Job → Copy out the complete listing, word for word.

Extracted records →

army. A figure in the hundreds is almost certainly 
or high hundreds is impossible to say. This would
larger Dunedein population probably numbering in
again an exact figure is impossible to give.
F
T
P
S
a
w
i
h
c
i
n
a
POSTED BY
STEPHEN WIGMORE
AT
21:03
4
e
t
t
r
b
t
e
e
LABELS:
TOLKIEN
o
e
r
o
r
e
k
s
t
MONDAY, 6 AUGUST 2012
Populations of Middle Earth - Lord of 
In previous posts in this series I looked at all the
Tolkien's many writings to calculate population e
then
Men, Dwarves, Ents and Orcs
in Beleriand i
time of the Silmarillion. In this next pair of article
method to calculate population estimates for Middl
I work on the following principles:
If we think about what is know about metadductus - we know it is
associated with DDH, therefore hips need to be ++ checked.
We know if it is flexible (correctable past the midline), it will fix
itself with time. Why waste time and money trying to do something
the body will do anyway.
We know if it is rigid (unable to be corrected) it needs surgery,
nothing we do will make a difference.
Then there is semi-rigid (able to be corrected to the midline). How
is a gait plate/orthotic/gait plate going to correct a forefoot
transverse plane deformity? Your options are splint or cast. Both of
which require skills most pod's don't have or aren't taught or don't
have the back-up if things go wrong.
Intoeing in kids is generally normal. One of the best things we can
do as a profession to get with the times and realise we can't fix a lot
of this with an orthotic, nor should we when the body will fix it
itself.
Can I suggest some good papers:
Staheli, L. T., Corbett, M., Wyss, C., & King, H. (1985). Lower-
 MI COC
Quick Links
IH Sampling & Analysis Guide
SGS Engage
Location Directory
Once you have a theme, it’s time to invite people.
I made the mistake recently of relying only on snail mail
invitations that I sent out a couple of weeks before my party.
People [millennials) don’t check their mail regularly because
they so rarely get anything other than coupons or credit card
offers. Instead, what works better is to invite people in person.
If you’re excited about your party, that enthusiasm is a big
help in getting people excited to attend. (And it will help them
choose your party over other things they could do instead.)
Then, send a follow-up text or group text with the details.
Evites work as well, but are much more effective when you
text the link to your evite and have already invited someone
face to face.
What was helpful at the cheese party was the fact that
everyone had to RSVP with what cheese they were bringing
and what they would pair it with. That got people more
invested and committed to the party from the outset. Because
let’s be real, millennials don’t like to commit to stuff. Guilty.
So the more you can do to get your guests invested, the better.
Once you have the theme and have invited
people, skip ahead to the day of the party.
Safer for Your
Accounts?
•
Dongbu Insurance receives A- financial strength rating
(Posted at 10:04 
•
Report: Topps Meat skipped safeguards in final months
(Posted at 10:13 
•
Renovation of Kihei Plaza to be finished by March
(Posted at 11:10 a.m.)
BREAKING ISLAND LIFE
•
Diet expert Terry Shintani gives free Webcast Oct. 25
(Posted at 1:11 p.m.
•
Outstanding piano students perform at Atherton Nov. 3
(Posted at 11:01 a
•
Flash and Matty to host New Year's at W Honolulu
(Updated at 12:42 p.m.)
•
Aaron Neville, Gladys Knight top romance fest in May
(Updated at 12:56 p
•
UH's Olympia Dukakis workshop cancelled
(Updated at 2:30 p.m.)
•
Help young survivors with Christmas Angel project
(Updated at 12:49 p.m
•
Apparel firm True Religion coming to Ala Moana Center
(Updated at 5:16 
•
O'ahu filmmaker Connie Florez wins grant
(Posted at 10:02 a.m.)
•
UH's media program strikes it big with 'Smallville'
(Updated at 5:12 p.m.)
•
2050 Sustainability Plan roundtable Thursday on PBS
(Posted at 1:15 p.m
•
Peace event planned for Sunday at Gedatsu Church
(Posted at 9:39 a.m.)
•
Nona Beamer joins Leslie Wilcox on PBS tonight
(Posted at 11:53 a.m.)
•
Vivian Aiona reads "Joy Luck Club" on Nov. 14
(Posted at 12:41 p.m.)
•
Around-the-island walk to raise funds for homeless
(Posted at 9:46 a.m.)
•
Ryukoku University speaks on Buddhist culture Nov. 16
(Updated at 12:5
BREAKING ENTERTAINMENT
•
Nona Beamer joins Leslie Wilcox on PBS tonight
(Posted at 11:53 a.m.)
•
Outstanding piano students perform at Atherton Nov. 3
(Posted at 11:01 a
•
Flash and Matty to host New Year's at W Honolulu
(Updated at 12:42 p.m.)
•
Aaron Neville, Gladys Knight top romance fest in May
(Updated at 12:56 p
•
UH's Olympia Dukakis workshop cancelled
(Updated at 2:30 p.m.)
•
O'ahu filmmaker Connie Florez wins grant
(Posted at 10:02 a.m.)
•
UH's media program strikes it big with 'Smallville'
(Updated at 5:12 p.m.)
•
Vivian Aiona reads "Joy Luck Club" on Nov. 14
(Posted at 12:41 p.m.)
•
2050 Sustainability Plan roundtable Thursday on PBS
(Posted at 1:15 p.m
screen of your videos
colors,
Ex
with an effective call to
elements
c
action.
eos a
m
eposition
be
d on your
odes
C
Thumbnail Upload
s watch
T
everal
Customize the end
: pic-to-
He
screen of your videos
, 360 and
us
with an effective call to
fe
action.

Answer section →
army. A figure in the hundreds is almost certainly 
or high hundreds is impossible to say. This would
larger Dunedein population probably numbering in
again an exact figure is impossible to give.
F
T
P
S
a
w
i
h
c
i
n
a
POSTED BY
STEPHEN WIGMORE
AT
21:03
4
e
t
t
r
b
t
e
e
LABELS:
TOLKIEN
o
e
r
o
r
e
k
s
t
MONDAY, 6 AUGUST 2012
Populations of Middle Earth - Lord of 
In previous posts in this series I looked at all the
Tolkien's many writings to calculate population e
then
Men, Dwarves, Ents and Orcs
in Beleriand i
time of the Silmarillion. In this next pair of article
method to calculate population estimates for Middl
I work on the following principles:
If we think about what is know about metadductus - we know it is
associated with DDH, therefore hips need to be ++ checked.
We know if it is flexible (correctable past the midline), it will fix
itself with time. Why waste time and money trying to do something
the body will do anyway.
We know if it is rigid (unable to be corrected) it needs surgery,
nothing we do will make a difference.
Then there is semi-rigid (able to be corrected to the midline). How
is a gait plate/orthotic/gait plate going to correct a forefoot
transverse plane deformity? Your options are splint or cast. Both of
which require skills most pod's don't have or aren't taught or don't
have the back-up if things go wrong.
Intoeing in kids is generally normal. One of the best things we can
do as a profession to get with the times and realise we can't fix a lot
of this with an orthotic, nor should we when the body will fix it
itself.
Can I suggest some good papers:
Staheli, L. T., Corbett, M., Wyss, C., & King, H. (1985). Lower-
 MI COC
Quick Links
IH Sampling & Analysis Guide
SGS Engage
Location Directory
Once you have a theme, it’s time to invite people.
I made the mistake recently of relying only on snail mail
invitations that I sent out a couple of weeks before my party.
People [millennials) don’t check their mail regularly because
they so rarely get anything other than coupons or credit card
offers. Instead, what works better is to invite people in person.
If you’re excited about your party, that enthusiasm is a big
help in getting people excited to attend. (And it will help them
choose your party over other things they could do instead.)
Then, send a follow-up text or group text with the details.
Evites work as well, but are much more effective when you
text the link to your evite and have already invited someone
face to face.
What was helpful at the cheese party was the fact that
everyone had to RSVP with what cheese they were bringing
and what they would pair it with. That got people more
invested and committed to the party from the outset. Because
let’s be real, millennials don’t like to commit to stuff. Guilty.
So the more you can do to get your guests invested, the better.
Once you have the theme and have invited
people, skip ahead to the day of the party.
Safer for Your
Accounts?
•
Dongbu Insurance receives A- financial strength rating
(Posted at 10:04 
•
Report: Topps Meat skipped safeguards in final months
(Posted at 10:13 
•
Renovation of Kihei Plaza to be finished by March
(Posted at 11:10 a.m.)
BREAKING ISLAND LIFE
•
Diet expert Terry Shintani gives free Webcast Oct. 25
(Posted at 1:11 p.m.
•
Outstanding piano students perform at Atherton Nov. 3
(Posted at 11:01 a
•
Flash and Matty to host New Year's at W Honolulu
(Updated at 12:42 p.m.)
•
Aaron Neville, Gladys Knight top romance fest in May
(Updated at 12:56 p
•
UH's Olympia Dukakis workshop cancelled
(Updated at 2:30 p.m.)
•
Help young survivors with Christmas Angel project
(Updated at 12:49 p.m
•
Apparel firm True Religion coming to Ala Moana Center
(Updated at 5:16 
•
O'ahu filmmaker Connie Florez wins grant
(Posted at 10:02 a.m.)
•
UH's media program strikes it big with 'Smallville'
(Updated at 5:12 p.m.)
•
2050 Sustainability Plan roundtable Thursday on PBS
(Posted at 1:15 p.m
•
Peace event planned for Sunday at Gedatsu Church
(Posted at 9:39 a.m.)
•
Nona Beamer joins Leslie Wilcox on PBS tonight
(Posted at 11:53 a.m.)
•
Vivian Aiona reads "Joy Luck Club" on Nov. 14
(Posted at 12:41 p.m.)
•
Around-the-island walk to raise funds for homeless
(Posted at 9:46 a.m.)
•
Ryukoku University speaks on Buddhist culture Nov. 16
(Updated at 12:5
BREAKING ENTERTAINMENT
•
Nona Beamer joins Leslie Wilcox on PBS tonight
(Posted at 11:53 a.m.)
•
Outstanding piano students perform at Atherton Nov. 3
(Posted at 11:01 a
•
Flash and Matty to host New Year's at W Honolulu
(Updated at 12:42 p.m.)
•
Aaron Neville, Gladys Knight top romance fest in May
(Updated at 12:56 p
•
UH's Olympia Dukakis workshop cancelled
(Updated at 2:30 p.m.)
•
O'ahu filmmaker Connie Florez wins grant
(Posted at 10:02 a.m.)
•
UH's media program strikes it big with 'Smallville'
(Updated at 5:12 p.m.)
•
Vivian Aiona reads "Joy Luck Club" on Nov. 14
(Posted at 12:41 p.m.)
•
2050 Sustainability Plan roundtable Thursday on PBS
(Posted at 1:15 p.m
screen of your videos
colors,
Ex
with an effective call to
elements
c
action.
eos a
m
eposition
be
d on your
odes
C
Thumbnail Upload
s watch
T
everal
Customize the end
: pic-to-
He
screen of your videos
, 360 and
us
with an effective call to
fe
action.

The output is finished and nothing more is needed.